Le soignant est gagnant aussi
Infliger la douleur est traumatisant pour le soignant. Le soignant arrive avec de la tension auprès du patient. En permettant des soins non douloureux ou beaucoup moins douloureux, l'hypnose diminue la tension du soignant et prévient son épuisement.
Marie-Suzel Inzé
Une approche complémentaire
Patricia Jeanclaude est médecin au Centre Jacques-Parisot (Office Hygiène et Soins), à quelques kilomètres de Nancy. Cette structure de réadaptation gériatrique (PSPH) compte un EHPAD et une USLD. Présidente du Comité de Lutte contre la douleur, le médecin constate depuis sept ans les bienfaits de l'hypnose sur les patients ou résidents. " L'hypnose est une approche complémentaire des médicaments, elle permet de supprimer ou de diminuer la douleur, affirme Patricia Jeanclaude.
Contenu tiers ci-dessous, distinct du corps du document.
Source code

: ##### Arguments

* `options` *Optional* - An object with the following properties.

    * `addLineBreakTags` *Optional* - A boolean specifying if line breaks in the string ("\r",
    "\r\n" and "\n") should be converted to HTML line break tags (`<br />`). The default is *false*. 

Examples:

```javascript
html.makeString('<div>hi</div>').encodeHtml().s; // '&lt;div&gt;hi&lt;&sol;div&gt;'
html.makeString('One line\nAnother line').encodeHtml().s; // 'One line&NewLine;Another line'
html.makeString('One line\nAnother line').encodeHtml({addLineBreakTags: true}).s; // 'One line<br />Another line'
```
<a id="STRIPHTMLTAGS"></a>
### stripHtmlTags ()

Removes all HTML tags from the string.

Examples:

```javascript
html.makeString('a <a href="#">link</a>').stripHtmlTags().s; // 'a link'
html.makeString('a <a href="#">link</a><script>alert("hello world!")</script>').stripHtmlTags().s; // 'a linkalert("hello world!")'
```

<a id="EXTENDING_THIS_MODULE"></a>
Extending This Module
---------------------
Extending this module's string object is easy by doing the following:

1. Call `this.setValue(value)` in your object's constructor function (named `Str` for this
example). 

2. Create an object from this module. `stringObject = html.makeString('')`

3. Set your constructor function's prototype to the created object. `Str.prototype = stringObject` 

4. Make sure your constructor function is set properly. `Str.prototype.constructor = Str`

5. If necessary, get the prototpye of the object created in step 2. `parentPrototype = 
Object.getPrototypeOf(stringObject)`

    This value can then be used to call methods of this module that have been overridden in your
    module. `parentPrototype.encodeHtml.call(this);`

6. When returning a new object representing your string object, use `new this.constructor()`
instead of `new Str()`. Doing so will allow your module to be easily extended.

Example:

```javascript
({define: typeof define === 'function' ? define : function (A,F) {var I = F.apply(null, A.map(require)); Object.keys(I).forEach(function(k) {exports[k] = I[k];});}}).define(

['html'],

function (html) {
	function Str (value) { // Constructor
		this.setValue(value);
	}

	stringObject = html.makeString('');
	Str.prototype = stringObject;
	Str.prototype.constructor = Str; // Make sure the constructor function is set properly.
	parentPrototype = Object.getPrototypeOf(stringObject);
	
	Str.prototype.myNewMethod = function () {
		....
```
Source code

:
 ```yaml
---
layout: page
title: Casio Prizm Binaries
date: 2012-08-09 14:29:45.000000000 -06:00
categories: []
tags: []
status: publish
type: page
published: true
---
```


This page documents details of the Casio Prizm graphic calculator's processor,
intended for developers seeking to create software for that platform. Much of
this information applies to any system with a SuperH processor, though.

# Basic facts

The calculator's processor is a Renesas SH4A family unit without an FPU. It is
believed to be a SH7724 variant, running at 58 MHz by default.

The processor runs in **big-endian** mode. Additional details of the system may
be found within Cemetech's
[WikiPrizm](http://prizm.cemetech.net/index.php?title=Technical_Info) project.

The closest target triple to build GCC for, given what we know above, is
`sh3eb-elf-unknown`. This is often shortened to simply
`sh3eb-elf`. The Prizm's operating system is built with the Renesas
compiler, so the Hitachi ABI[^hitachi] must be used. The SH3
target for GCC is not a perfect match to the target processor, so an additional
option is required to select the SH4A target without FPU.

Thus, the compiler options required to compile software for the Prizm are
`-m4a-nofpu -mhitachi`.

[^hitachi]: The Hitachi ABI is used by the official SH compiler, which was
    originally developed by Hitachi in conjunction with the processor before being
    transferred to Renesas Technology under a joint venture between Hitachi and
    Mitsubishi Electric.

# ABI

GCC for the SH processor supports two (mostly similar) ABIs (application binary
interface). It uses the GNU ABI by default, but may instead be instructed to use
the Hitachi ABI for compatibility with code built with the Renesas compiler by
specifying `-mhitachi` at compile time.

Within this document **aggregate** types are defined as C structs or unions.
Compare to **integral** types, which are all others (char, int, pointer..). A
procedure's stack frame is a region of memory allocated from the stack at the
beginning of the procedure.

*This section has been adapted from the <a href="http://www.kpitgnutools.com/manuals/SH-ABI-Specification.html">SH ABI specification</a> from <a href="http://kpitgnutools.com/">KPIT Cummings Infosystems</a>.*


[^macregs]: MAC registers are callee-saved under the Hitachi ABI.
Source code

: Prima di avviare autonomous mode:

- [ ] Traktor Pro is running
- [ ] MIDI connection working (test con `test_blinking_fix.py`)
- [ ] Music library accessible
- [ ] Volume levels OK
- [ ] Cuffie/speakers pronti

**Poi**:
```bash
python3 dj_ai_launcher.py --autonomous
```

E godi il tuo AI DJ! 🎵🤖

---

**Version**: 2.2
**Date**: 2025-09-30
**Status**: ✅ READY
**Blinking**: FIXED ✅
Les analgésiques restent administrés selon les cas en traitement de fond ou un peu avant les soins. " anecdote ? " Nous faisions un soin douloureux à un patient atteint de troubles neurologiques modérés, raconte le médecin. Nous connaissions bien ce patient : il avait toute sa vie aimé danser avec sa femme, et chanter aussi. Il chantonnait souvent " La java bleue. " Le thérapeute a commencé à fredonner cette chanson et a suggéré au patient de se rappeler l'époque où il dansait et chantait. La mémoire ancienne est toujours active aussi le patient s'est mis à chanter. Et son état de conscience s'est modifié. De temps en temps, le médecin prononçait une petite phrase pour maintenir la dynamique. Le soin s'est bien déroulé. " A tel point que le Docteur Jeanclaude a en septembre démarré une formation à l'hypnose.